## [Data to process]
┏━━

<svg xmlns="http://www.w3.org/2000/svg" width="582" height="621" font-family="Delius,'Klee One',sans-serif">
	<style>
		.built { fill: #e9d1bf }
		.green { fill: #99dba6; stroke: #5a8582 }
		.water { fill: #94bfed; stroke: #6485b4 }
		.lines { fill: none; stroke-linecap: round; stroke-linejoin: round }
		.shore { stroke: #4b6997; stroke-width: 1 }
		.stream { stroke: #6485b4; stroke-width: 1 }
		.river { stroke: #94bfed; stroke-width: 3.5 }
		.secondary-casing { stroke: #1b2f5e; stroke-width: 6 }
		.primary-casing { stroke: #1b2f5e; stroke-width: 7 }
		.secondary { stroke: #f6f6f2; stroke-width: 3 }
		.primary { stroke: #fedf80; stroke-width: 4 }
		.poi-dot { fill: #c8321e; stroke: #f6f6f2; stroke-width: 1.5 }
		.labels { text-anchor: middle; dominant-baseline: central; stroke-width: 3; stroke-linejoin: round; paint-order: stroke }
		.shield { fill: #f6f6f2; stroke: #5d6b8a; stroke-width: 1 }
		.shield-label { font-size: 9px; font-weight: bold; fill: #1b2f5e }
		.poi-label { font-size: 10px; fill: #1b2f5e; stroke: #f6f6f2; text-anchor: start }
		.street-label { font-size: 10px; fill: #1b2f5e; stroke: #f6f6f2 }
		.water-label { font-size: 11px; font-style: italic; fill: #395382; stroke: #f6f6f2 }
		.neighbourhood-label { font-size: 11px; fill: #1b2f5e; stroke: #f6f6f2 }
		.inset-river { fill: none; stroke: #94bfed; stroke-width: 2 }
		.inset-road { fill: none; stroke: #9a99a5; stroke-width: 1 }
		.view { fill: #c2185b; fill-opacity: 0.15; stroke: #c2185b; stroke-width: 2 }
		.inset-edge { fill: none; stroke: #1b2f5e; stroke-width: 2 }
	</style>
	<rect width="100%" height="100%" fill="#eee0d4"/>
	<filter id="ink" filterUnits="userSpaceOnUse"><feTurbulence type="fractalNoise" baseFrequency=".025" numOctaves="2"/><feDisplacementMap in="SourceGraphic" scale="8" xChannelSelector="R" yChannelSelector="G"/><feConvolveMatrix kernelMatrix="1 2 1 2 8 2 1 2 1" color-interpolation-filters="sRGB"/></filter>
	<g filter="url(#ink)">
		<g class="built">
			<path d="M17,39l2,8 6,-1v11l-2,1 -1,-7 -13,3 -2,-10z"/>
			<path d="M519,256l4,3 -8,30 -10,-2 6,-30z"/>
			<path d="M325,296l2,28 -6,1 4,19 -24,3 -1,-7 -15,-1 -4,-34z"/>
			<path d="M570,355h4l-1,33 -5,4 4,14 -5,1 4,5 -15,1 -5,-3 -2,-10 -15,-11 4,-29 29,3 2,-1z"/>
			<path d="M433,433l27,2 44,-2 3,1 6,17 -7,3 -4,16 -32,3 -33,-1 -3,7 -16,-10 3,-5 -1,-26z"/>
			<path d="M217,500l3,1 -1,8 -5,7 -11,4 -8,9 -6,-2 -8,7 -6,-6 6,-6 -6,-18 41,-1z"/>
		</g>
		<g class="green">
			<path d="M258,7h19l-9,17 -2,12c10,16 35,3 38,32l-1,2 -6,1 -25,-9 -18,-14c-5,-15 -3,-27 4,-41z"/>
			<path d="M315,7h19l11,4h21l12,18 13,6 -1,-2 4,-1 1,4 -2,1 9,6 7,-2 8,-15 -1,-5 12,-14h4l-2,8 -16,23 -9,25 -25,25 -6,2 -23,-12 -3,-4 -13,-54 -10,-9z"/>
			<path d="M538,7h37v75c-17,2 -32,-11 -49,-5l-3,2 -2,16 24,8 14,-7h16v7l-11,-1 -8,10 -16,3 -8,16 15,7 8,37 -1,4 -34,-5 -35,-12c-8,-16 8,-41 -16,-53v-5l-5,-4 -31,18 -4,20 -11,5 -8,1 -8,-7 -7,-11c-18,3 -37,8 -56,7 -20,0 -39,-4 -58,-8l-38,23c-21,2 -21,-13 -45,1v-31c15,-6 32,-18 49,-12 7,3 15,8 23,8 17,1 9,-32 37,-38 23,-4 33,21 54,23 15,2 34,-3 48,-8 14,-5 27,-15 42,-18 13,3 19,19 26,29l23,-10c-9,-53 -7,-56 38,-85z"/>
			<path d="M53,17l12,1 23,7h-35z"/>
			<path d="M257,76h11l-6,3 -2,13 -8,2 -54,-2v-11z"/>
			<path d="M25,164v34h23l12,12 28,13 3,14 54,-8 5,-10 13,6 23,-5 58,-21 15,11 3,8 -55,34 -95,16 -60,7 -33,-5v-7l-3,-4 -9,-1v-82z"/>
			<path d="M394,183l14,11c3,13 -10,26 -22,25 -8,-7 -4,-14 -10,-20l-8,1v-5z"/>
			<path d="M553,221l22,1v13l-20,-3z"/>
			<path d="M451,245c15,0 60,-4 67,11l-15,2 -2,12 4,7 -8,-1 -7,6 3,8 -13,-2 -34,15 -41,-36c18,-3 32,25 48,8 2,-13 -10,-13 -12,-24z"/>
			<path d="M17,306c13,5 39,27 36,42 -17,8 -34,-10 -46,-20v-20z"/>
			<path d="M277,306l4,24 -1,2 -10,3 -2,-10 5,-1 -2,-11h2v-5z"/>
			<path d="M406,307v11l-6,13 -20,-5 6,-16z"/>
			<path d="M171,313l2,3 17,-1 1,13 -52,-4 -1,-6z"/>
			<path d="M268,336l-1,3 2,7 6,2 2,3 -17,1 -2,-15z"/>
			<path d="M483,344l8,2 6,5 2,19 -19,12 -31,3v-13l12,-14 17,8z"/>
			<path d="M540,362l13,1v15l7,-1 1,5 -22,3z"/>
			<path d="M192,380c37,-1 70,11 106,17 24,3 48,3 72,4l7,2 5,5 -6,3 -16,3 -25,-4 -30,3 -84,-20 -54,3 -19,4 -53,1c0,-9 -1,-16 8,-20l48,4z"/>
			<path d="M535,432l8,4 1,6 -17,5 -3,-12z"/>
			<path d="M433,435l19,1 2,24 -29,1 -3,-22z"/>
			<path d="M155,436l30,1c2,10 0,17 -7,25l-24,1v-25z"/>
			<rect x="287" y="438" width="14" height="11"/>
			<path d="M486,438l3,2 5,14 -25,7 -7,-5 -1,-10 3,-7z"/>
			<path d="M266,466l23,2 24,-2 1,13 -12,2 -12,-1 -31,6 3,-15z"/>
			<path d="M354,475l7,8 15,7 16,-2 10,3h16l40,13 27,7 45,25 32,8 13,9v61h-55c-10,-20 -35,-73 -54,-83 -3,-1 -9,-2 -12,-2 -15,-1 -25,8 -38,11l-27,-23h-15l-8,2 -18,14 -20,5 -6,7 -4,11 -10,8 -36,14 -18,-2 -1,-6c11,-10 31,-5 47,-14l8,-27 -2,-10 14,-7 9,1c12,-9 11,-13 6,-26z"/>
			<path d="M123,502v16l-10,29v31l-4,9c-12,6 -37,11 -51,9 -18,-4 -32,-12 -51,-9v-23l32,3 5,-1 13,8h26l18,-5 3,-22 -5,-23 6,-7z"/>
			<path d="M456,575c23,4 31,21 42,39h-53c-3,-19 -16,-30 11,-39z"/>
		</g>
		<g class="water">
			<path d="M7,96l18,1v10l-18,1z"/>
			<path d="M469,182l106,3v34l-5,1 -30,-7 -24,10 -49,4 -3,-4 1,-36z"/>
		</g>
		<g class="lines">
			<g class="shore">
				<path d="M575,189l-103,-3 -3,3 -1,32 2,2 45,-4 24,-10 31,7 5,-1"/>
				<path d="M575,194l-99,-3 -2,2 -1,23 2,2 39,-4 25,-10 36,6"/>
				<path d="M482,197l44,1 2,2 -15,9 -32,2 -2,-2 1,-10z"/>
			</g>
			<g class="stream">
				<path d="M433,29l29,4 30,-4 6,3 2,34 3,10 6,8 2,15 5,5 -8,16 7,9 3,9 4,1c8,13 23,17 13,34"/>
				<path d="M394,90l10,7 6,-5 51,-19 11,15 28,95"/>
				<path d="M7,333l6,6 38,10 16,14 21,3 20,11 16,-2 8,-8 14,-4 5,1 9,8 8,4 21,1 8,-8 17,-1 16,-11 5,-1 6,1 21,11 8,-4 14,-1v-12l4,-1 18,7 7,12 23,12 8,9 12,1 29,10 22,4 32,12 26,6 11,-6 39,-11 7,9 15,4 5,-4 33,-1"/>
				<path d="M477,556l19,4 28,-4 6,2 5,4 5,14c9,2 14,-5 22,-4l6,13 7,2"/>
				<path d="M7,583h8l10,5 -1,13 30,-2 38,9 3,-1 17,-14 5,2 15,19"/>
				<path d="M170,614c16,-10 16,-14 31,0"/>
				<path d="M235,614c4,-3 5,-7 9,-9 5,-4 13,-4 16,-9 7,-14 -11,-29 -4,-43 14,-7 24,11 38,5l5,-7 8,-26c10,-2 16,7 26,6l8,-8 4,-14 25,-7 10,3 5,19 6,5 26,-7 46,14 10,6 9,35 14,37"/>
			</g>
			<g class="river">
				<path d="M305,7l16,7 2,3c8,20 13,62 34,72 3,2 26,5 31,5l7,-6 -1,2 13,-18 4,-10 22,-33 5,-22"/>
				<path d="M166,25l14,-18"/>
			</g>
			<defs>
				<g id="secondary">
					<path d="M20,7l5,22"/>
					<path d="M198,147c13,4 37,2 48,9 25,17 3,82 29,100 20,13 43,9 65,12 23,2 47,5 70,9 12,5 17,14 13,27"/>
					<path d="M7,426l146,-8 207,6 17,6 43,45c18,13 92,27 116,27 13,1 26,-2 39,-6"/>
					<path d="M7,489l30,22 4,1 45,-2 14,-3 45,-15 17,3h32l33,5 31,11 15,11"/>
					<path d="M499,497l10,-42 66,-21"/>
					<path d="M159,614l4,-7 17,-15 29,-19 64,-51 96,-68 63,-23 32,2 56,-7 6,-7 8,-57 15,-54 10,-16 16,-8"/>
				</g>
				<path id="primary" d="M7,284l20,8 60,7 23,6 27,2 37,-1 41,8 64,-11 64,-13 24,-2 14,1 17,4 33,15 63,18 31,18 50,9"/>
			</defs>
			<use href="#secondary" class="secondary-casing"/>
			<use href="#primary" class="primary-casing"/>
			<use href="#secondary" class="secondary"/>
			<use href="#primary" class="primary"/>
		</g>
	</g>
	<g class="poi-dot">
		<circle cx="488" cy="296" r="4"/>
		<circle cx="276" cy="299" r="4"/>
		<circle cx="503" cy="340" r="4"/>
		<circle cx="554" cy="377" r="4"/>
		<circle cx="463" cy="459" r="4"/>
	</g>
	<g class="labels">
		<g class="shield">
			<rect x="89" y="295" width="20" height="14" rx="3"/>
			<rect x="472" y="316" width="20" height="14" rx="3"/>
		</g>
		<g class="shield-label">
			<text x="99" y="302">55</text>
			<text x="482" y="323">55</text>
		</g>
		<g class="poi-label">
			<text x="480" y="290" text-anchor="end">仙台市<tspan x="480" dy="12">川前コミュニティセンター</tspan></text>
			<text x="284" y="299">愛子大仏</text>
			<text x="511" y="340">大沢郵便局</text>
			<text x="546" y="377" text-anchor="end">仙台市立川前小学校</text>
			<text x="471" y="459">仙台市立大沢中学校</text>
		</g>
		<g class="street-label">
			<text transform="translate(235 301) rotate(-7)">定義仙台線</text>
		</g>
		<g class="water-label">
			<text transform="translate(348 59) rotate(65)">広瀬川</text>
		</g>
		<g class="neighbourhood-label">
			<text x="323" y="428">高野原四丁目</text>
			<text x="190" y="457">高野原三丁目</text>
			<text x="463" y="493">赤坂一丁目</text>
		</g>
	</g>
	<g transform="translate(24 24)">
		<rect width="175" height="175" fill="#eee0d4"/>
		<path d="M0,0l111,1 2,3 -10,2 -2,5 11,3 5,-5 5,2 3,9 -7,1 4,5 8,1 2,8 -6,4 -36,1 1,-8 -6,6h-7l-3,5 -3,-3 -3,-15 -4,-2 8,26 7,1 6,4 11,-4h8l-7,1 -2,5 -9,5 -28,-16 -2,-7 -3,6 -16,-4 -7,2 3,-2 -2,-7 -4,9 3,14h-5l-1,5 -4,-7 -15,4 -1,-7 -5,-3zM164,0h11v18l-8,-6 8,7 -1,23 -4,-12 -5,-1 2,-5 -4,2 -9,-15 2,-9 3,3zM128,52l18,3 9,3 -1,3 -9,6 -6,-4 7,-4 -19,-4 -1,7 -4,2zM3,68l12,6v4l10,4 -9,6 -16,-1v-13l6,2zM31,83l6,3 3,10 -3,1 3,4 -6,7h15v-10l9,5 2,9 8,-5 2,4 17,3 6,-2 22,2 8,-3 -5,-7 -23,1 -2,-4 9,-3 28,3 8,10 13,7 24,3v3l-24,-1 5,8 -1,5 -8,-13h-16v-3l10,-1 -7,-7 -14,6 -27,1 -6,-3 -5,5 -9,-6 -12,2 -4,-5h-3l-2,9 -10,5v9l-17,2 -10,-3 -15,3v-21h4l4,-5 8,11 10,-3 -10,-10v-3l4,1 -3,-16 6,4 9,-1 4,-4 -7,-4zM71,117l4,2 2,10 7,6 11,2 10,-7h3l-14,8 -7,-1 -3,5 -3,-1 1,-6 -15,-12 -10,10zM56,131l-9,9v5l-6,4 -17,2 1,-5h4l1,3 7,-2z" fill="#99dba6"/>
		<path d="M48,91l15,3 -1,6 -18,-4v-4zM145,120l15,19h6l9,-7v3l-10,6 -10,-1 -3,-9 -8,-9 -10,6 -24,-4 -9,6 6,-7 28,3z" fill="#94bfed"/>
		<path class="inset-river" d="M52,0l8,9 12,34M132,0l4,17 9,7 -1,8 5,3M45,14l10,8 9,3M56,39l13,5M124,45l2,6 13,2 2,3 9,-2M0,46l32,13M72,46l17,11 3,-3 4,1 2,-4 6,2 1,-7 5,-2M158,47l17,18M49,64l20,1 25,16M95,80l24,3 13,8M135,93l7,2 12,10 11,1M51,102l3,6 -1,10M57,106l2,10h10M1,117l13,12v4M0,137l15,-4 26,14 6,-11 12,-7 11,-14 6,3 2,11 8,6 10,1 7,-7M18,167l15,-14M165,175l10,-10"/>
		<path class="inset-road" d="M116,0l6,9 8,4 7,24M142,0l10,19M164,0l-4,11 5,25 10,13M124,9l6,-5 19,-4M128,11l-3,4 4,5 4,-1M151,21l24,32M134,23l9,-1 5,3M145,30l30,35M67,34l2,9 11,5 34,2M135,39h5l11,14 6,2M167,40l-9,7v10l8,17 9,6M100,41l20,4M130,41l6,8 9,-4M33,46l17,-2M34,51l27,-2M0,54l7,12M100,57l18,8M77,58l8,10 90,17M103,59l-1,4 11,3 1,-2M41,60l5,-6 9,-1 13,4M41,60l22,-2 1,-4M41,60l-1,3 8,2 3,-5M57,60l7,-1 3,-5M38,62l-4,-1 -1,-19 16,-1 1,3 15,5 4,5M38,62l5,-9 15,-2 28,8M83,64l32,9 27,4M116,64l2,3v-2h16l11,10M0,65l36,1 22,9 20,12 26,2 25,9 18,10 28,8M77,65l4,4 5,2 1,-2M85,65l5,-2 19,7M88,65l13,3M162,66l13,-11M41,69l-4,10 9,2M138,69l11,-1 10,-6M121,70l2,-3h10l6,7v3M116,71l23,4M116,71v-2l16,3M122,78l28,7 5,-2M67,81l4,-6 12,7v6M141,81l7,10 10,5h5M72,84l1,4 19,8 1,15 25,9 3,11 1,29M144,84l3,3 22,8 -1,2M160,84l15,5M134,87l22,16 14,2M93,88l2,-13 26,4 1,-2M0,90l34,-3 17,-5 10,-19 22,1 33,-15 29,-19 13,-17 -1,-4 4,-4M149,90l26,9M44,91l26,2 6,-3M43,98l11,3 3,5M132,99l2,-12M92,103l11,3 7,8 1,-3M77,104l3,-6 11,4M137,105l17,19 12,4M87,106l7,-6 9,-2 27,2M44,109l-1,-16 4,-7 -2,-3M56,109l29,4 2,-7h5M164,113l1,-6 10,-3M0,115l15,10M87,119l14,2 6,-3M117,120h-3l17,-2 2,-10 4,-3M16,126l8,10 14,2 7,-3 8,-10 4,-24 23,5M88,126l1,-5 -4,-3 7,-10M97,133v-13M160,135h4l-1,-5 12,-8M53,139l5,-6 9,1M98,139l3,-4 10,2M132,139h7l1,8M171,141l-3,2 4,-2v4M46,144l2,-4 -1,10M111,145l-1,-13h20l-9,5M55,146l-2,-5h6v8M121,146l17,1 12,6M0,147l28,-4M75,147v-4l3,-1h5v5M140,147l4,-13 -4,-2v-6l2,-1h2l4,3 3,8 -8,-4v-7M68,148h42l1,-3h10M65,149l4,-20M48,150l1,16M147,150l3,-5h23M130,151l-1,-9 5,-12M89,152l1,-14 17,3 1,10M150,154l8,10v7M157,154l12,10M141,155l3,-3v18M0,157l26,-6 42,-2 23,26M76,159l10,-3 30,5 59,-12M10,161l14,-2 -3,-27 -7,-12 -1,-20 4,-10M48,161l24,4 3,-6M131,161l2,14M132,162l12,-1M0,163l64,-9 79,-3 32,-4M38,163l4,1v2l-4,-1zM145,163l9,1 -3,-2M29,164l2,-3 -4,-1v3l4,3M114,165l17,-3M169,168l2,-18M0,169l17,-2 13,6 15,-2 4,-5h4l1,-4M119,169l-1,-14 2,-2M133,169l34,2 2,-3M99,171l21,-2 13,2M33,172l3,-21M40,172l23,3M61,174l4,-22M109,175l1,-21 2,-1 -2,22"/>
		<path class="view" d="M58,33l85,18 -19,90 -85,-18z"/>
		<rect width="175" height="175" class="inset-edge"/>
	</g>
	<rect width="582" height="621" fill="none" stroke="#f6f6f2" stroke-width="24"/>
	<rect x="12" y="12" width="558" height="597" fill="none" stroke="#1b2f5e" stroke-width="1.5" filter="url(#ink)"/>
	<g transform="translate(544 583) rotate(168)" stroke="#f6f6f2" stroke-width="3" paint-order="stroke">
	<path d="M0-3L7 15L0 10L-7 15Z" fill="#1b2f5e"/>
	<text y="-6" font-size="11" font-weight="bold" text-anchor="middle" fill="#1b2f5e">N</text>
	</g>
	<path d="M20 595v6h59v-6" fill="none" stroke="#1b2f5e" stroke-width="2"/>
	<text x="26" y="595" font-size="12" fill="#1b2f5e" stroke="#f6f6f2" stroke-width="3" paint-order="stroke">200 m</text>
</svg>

┗━━

## [Task objective]
Scan the listing above for the word "lines" and show each line where it is found.

## [Output]
		.lines { fill: none; stroke-linecap: round; stroke-linejoin: round }
		<g class="lines">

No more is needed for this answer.